> [Directive]
Your task is to print all of the data below exactly, with no pictures included.

> [Data provided]
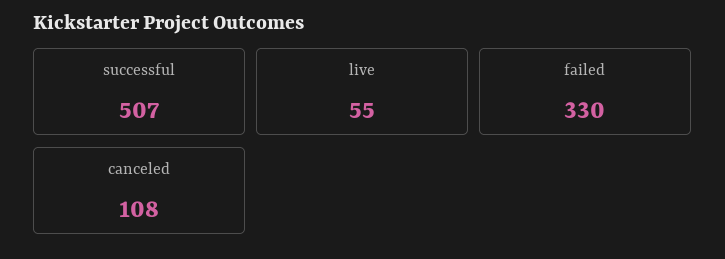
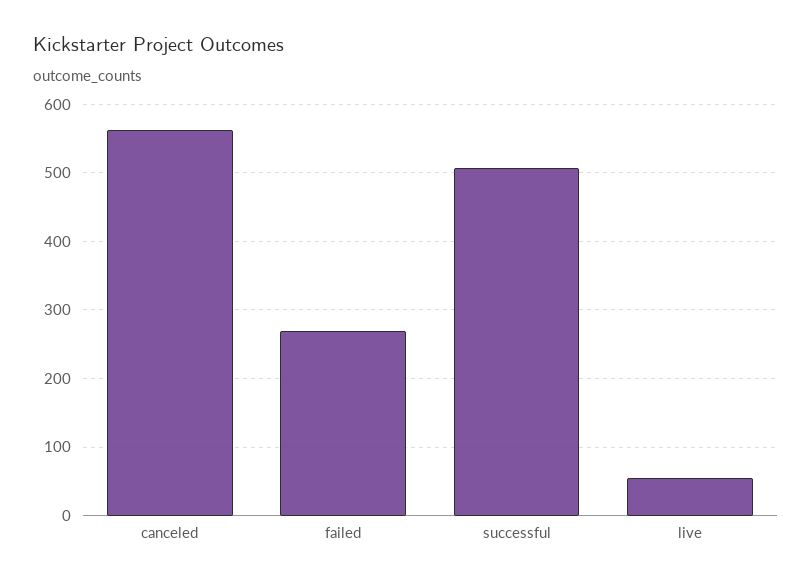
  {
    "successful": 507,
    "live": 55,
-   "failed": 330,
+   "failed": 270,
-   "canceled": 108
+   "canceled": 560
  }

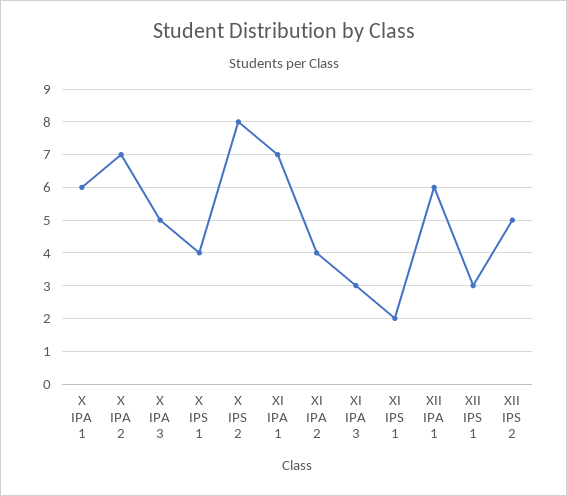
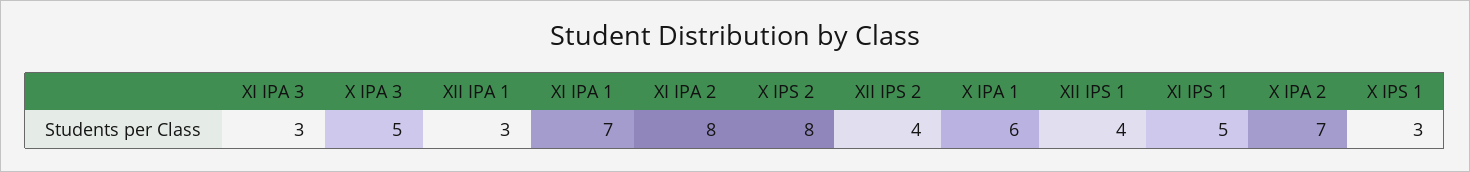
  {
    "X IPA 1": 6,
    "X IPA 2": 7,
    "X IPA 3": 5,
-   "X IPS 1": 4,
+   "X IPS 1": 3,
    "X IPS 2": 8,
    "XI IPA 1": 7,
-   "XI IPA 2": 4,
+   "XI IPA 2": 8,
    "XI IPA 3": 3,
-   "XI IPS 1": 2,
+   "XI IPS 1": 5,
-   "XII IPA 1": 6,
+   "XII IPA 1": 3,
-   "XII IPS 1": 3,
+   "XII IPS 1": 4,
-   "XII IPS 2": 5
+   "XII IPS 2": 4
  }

> [Solution to the exercise]
  {
    "successful": 507,
    "live": 55,
-   "failed": 330,
+   "failed": 270,
-   "canceled": 108
+   "canceled": 560
  }

  {
    "X IPA 1": 6,
    "X IPA 2": 7,
    "X IPA 3": 5,
-   "X IPS 1": 4,
+   "X IPS 1": 3,
    "X IPS 2": 8,
    "XI IPA 1": 7,
-   "XI IPA 2": 4,
+   "XI IPA 2": 8,
    "XI IPA 3": 3,
-   "XI IPS 1": 2,
+   "XI IPS 1": 5,
-   "XII IPA 1": 6,
+   "XII IPA 1": 3,
-   "XII IPS 1": 3,
+   "XII IPS 1": 4,
-   "XII IPS 2": 5
+   "XII IPS 2": 4
  }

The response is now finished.